Repeat the listing word for word. No pictures belong in the copy.
-- -- --
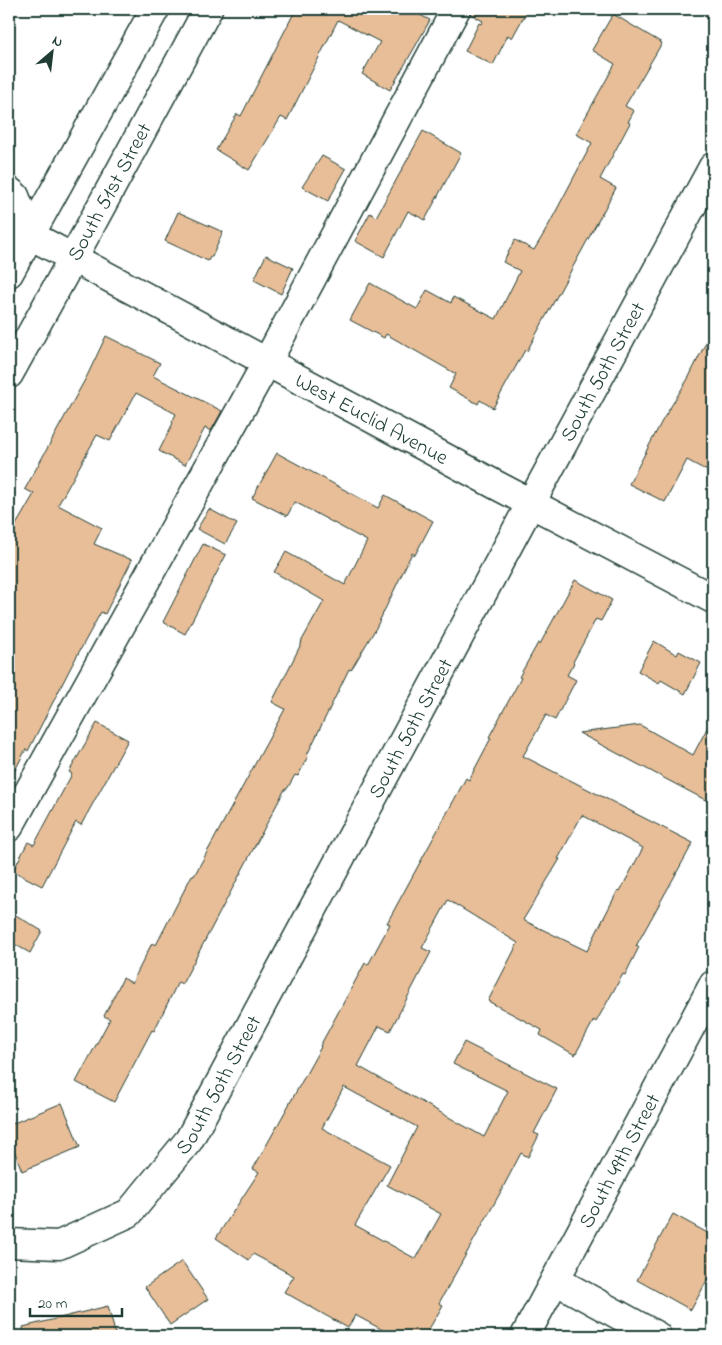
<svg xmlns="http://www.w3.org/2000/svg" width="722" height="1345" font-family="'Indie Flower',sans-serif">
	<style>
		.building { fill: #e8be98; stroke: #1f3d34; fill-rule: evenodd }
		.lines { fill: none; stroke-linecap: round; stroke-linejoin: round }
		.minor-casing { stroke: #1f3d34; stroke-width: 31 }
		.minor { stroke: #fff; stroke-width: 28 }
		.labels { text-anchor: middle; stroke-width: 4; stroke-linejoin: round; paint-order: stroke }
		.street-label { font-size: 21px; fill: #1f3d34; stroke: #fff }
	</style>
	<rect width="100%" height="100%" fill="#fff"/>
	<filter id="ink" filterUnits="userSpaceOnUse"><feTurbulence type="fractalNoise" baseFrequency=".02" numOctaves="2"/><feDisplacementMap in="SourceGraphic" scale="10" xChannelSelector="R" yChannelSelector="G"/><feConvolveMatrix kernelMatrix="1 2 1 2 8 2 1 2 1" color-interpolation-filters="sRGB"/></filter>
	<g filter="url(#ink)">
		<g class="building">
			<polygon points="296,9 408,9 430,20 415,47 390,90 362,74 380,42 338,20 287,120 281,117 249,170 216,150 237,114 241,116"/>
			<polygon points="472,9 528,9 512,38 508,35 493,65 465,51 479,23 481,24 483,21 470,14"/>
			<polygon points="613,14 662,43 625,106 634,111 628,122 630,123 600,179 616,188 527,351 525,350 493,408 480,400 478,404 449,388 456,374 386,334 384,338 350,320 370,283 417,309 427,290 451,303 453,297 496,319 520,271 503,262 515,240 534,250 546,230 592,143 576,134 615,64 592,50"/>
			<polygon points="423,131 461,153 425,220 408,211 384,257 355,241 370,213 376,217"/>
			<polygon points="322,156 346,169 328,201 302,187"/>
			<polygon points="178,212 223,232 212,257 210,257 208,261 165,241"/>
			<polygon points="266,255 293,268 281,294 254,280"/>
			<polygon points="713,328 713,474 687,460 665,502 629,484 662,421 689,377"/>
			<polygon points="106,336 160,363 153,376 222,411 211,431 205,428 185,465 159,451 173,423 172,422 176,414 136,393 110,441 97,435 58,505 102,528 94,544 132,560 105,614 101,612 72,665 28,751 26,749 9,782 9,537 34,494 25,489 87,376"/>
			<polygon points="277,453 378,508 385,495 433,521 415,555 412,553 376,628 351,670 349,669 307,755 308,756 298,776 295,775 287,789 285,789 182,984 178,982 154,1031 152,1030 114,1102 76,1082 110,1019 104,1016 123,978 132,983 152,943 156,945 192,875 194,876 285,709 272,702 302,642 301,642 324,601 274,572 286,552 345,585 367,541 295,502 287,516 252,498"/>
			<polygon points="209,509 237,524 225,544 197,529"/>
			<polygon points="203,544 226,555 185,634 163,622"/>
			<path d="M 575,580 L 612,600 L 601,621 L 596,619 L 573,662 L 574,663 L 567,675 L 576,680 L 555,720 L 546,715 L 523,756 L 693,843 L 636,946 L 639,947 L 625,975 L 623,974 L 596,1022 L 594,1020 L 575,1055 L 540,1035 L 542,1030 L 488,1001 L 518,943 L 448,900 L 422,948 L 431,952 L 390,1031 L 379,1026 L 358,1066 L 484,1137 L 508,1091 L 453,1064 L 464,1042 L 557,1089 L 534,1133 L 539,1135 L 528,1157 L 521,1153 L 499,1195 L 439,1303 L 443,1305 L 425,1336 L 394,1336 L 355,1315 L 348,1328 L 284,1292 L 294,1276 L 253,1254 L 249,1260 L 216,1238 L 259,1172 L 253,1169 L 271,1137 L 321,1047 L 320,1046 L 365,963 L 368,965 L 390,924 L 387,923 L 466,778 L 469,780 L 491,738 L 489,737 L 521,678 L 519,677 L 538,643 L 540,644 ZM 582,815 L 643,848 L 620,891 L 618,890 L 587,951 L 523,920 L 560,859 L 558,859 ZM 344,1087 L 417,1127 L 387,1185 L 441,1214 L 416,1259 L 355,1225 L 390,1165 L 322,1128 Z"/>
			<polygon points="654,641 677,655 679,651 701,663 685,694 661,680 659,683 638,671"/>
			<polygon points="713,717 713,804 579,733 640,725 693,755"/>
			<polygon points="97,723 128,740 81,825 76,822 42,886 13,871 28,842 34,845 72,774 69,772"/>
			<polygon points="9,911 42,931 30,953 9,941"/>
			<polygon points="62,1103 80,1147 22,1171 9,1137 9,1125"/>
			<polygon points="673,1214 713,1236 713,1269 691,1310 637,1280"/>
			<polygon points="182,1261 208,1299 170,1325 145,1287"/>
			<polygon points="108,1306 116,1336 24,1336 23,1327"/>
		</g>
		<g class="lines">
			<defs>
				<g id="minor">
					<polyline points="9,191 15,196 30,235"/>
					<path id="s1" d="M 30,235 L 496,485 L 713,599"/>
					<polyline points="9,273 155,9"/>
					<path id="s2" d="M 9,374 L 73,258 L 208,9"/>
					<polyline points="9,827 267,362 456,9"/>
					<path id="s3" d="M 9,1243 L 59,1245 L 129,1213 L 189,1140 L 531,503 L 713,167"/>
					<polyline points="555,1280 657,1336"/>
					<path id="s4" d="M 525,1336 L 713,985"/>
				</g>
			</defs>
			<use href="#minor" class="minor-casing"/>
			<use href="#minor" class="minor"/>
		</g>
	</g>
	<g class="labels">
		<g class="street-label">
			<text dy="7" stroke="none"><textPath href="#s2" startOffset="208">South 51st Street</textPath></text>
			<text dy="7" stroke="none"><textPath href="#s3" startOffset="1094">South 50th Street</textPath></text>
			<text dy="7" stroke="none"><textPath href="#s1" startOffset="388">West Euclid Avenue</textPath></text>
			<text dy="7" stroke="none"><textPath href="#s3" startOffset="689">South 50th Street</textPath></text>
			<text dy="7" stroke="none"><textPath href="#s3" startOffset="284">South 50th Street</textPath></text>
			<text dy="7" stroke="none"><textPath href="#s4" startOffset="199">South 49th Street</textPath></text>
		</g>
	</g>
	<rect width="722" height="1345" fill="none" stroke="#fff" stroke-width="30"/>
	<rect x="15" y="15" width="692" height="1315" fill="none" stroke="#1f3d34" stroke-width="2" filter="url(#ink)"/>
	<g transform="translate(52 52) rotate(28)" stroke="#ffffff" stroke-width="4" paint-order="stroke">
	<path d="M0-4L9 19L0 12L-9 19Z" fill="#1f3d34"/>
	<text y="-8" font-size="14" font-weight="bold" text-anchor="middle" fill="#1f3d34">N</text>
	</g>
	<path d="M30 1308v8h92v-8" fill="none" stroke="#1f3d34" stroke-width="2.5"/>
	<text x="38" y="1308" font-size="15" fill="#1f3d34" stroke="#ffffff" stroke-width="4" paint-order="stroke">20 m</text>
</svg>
-- -- --
Solution:
<svg xmlns="http://www.w3.org/2000/svg" width="722" height="1345" font-family="'Indie Flower',sans-serif">
	<style>
		.building { fill: #e8be98; stroke: #1f3d34; fill-rule: evenodd }
		.lines { fill: none; stroke-linecap: round; stroke-linejoin: round }
		.minor-casing { stroke: #1f3d34; stroke-width: 31 }
		.minor { stroke: #fff; stroke-width: 28 }
		.labels { text-anchor: middle; stroke-width: 4; stroke-linejoin: round; paint-order: stroke }
		.street-label { font-size: 21px; fill: #1f3d34; stroke: #fff }
	</style>
	<rect width="100%" height="100%" fill="#fff"/>
	<filter id="ink" filterUnits="userSpaceOnUse"><feTurbulence type="fractalNoise" baseFrequency=".02" numOctaves="2"/><feDisplacementMap in="SourceGraphic" scale="10" xChannelSelector="R" yChannelSelector="G"/><feConvolveMatrix kernelMatrix="1 2 1 2 8 2 1 2 1" color-interpolation-filters="sRGB"/></filter>
	<g filter="url(#ink)">
		<g class="building">
			<polygon points="296,9 408,9 430,20 415,47 390,90 362,74 380,42 338,20 287,120 281,117 249,170 216,150 237,114 241,116"/>
			<polygon points="472,9 528,9 512,38 508,35 493,65 465,51 479,23 481,24 483,21 470,14"/>
			<polygon points="613,14 662,43 625,106 634,111 628,122 630,123 600,179 616,188 527,351 525,350 493,408 480,400 478,404 449,388 456,374 386,334 384,338 350,320 370,283 417,309 427,290 451,303 453,297 496,319 520,271 503,262 515,240 534,250 546,230 592,143 576,134 615,64 592,50"/>
			<polygon points="423,131 461,153 425,220 408,211 384,257 355,241 370,213 376,217"/>
			<polygon points="322,156 346,169 328,201 302,187"/>
			<polygon points="178,212 223,232 212,257 210,257 208,261 165,241"/>
			<polygon points="266,255 293,268 281,294 254,280"/>
			<polygon points="713,328 713,474 687,460 665,502 629,484 662,421 689,377"/>
			<polygon points="106,336 160,363 153,376 222,411 211,431 205,428 185,465 159,451 173,423 172,422 176,414 136,393 110,441 97,435 58,505 102,528 94,544 132,560 105,614 101,612 72,665 28,751 26,749 9,782 9,537 34,494 25,489 87,376"/>
			<polygon points="277,453 378,508 385,495 433,521 415,555 412,553 376,628 351,670 349,669 307,755 308,756 298,776 295,775 287,789 285,789 182,984 178,982 154,1031 152,1030 114,1102 76,1082 110,1019 104,1016 123,978 132,983 152,943 156,945 192,875 194,876 285,709 272,702 302,642 301,642 324,601 274,572 286,552 345,585 367,541 295,502 287,516 252,498"/>
			<polygon points="209,509 237,524 225,544 197,529"/>
			<polygon points="203,544 226,555 185,634 163,622"/>
			<path d="M 575,580 L 612,600 L 601,621 L 596,619 L 573,662 L 574,663 L 567,675 L 576,680 L 555,720 L 546,715 L 523,756 L 693,843 L 636,946 L 639,947 L 625,975 L 623,974 L 596,1022 L 594,1020 L 575,1055 L 540,1035 L 542,1030 L 488,1001 L 518,943 L 448,900 L 422,948 L 431,952 L 390,1031 L 379,1026 L 358,1066 L 484,1137 L 508,1091 L 453,1064 L 464,1042 L 557,1089 L 534,1133 L 539,1135 L 528,1157 L 521,1153 L 499,1195 L 439,1303 L 443,1305 L 425,1336 L 394,1336 L 355,1315 L 348,1328 L 284,1292 L 294,1276 L 253,1254 L 249,1260 L 216,1238 L 259,1172 L 253,1169 L 271,1137 L 321,1047 L 320,1046 L 365,963 L 368,965 L 390,924 L 387,923 L 466,778 L 469,780 L 491,738 L 489,737 L 521,678 L 519,677 L 538,643 L 540,644 ZM 582,815 L 643,848 L 620,891 L 618,890 L 587,951 L 523,920 L 560,859 L 558,859 ZM 344,1087 L 417,1127 L 387,1185 L 441,1214 L 416,1259 L 355,1225 L 390,1165 L 322,1128 Z"/>
			<polygon points="654,641 677,655 679,651 701,663 685,694 661,680 659,683 638,671"/>
			<polygon points="713,717 713,804 579,733 640,725 693,755"/>
			<polygon points="97,723 128,740 81,825 76,822 42,886 13,871 28,842 34,845 72,774 69,772"/>
			<polygon points="9,911 42,931 30,953 9,941"/>
			<polygon points="62,1103 80,1147 22,1171 9,1137 9,1125"/>
			<polygon points="673,1214 713,1236 713,1269 691,1310 637,1280"/>
			<polygon points="182,1261 208,1299 170,1325 145,1287"/>
			<polygon points="108,1306 116,1336 24,1336 23,1327"/>
		</g>
		<g class="lines">
			<defs>
				<g id="minor">
					<polyline points="9,191 15,196 30,235"/>
					<path id="s1" d="M 30,235 L 496,485 L 713,599"/>
					<polyline points="9,273 155,9"/>
					<path id="s2" d="M 9,374 L 73,258 L 208,9"/>
					<polyline points="9,827 267,362 456,9"/>
					<path id="s3" d="M 9,1243 L 59,1245 L 129,1213 L 189,1140 L 531,503 L 713,167"/>
					<polyline points="555,1280 657,1336"/>
					<path id="s4" d="M 525,1336 L 713,985"/>
				</g>
			</defs>
			<use href="#minor" class="minor-casing"/>
			<use href="#minor" class="minor"/>
		</g>
	</g>
	<g class="labels">
		<g class="street-label">
			<text dy="7" stroke="none"><textPath href="#s2" startOffset="208">South 51st Street</textPath></text>
			<text dy="7" stroke="none"><textPath href="#s3" startOffset="1094">South 50th Street</textPath></text>
			<text dy="7" stroke="none"><textPath href="#s1" startOffset="388">West Euclid Avenue</textPath></text>
			<text dy="7" stroke="none"><textPath href="#s3" startOffset="689">South 50th Street</textPath></text>
			<text dy="7" stroke="none"><textPath href="#s3" startOffset="284">South 50th Street</textPath></text>
			<text dy="7" stroke="none"><textPath href="#s4" startOffset="199">South 49th Street</textPath></text>
		</g>
	</g>
	<rect width="722" height="1345" fill="none" stroke="#fff" stroke-width="30"/>
	<rect x="15" y="15" width="692" height="1315" fill="none" stroke="#1f3d34" stroke-width="2" filter="url(#ink)"/>
	<g transform="translate(52 52) rotate(28)" stroke="#ffffff" stroke-width="4" paint-order="stroke">
	<path d="M0-4L9 19L0 12L-9 19Z" fill="#1f3d34"/>
	<text y="-8" font-size="14" font-weight="bold" text-anchor="middle" fill="#1f3d34">N</text>
	</g>
	<path d="M30 1308v8h92v-8" fill="none" stroke="#1f3d34" stroke-width="2.5"/>
	<text x="38" y="1308" font-size="15" fill="#1f3d34" stroke="#ffffff" stroke-width="4" paint-order="stroke">20 m</text>
</svg>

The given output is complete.